= Exercise passage =
5 minute read
Animated Aesthetic: Bridging Disciplines
By Allison Nichol Longtin
Marc Beurteaux is an artist who lives, works, and creates in Hastings County. His current online presence features his work in animation and film, but he’s starting to become known for his sculptures, in addition to his earlier work.

Marc and his partner traded the hustle and bustle of city life in Toronto 15 years ago for the quiet of the country. They moved to an 80-acre farm North of Marmora, which had woodland and several outbuildings to explore. The landscape he calls home informs his work as an artist, “It’s a huge supermarket of stuff…I wanted to live in nature, just to see what it was like. It definitely watered down my ego…this is what the world really is: nature. It broadened my horizons and my outlook.” It also provided the source material for his sculptures.

“The farm had a lot of junk…when I see anything, I see the potential for it to be art,” says Marc of how his new home provided inspiration for his more recent foray into sculpture. “It’s like it was meant to be - I just started making stuff.” Many of the materials Marc uses in his sculptures are found objects that he sources from around his property, including old and rusted bits of scrap metal, as well as salvaged cleaning, cooking, and farming tools. Through his sculpting of discarded materials, Marc gives objects new life, “I see anything, I look at anything and I think, that could be useful.”

There is a tipping point, though, when the amount of materials salvaged can become more overwhelming than inspiring. Marc recently did a purge of his studio because he’d been adding to the pile of materials over several years and found that he’d stopped working for a while; he felt bogged down. He remembers his earlier days working in film when he didn’t have many materials, “It felt like I was more imaginative. It’s almost like the less you have, the more [room] you have to think. When I have too much stuff…it gets to be too much. I’ve done a great purge, and I feel like a new man.”

= Dataset entries =

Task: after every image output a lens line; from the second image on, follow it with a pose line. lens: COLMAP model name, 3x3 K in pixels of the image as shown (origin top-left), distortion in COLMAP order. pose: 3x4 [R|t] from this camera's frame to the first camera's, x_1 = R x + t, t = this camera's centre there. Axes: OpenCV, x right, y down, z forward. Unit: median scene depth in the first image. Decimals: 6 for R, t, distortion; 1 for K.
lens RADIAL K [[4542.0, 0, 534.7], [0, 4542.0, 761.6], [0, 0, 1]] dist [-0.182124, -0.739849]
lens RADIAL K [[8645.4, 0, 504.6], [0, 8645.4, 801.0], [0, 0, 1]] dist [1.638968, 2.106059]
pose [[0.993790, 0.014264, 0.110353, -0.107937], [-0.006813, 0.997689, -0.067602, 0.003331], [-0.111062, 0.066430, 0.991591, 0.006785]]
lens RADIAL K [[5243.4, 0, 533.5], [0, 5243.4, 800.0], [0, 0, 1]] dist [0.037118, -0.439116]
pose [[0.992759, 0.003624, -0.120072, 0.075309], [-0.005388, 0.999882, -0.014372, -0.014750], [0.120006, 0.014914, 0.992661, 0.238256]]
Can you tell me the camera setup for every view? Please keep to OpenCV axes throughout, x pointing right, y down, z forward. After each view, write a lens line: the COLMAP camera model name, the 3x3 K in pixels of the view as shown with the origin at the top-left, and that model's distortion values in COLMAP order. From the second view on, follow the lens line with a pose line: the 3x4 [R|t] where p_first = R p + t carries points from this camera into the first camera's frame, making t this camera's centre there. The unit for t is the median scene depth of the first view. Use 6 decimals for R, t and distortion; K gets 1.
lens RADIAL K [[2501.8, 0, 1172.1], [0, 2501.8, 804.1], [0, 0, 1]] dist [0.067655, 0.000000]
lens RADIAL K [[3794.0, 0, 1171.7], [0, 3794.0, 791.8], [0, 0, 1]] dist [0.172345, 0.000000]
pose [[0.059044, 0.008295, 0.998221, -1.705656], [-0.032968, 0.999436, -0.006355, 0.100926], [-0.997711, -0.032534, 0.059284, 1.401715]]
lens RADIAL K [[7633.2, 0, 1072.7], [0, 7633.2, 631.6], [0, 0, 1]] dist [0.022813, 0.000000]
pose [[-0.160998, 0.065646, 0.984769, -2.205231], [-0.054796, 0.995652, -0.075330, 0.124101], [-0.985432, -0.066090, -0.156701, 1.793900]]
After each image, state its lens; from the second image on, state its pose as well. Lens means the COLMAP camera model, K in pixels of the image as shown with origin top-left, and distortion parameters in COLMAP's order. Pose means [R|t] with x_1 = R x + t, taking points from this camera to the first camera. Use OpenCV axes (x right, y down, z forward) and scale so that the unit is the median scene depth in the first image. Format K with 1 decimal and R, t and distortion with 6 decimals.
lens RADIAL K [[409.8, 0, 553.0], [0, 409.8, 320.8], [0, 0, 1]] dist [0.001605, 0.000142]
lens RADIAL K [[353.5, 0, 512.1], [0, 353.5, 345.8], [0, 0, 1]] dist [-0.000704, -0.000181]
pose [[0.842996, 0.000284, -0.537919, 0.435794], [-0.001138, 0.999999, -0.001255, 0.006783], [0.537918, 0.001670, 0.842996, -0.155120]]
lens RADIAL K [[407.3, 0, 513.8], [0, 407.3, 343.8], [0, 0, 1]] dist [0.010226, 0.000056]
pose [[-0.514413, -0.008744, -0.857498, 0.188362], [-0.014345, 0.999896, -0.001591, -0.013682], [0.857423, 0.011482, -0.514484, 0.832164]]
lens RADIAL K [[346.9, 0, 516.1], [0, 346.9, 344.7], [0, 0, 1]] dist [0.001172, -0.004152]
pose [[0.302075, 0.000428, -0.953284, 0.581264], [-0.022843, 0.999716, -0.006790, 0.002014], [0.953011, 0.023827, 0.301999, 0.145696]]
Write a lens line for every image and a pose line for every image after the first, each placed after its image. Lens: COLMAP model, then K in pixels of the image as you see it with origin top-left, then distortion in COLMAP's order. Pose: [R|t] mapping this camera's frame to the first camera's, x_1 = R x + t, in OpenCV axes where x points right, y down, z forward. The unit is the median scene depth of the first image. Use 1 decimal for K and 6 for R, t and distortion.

= Work request =
Print a passage from the profile of Marc Beurteaux word for word, beginning at the words "5 minute read" and stopping after the words "for his sculptures.". The dataset entries are separate material and have no connection to the profile of Marc Beurteaux.

= Exercise answer =
5 minute read
Animated Aesthetic: Bridging Disciplines
By Allison Nichol Longtin
Marc Beurteaux is an artist who lives, works, and creates in Hastings County. His current online presence features his work in animation and film, but he’s starting to become known for his sculptures, in addition to his earlier work.

Marc and his partner traded the hustle and bustle of city life in Toronto 15 years ago for the quiet of the country. They moved to an 80-acre farm North of Marmora, which had woodland and several outbuildings to explore. The landscape he calls home informs his work as an artist, “It’s a huge supermarket of stuff…I wanted to live in nature, just to see what it was like. It definitely watered down my ego…this is what the world really is: nature. It broadened my horizons and my outlook.” It also provided the source material for his sculptures.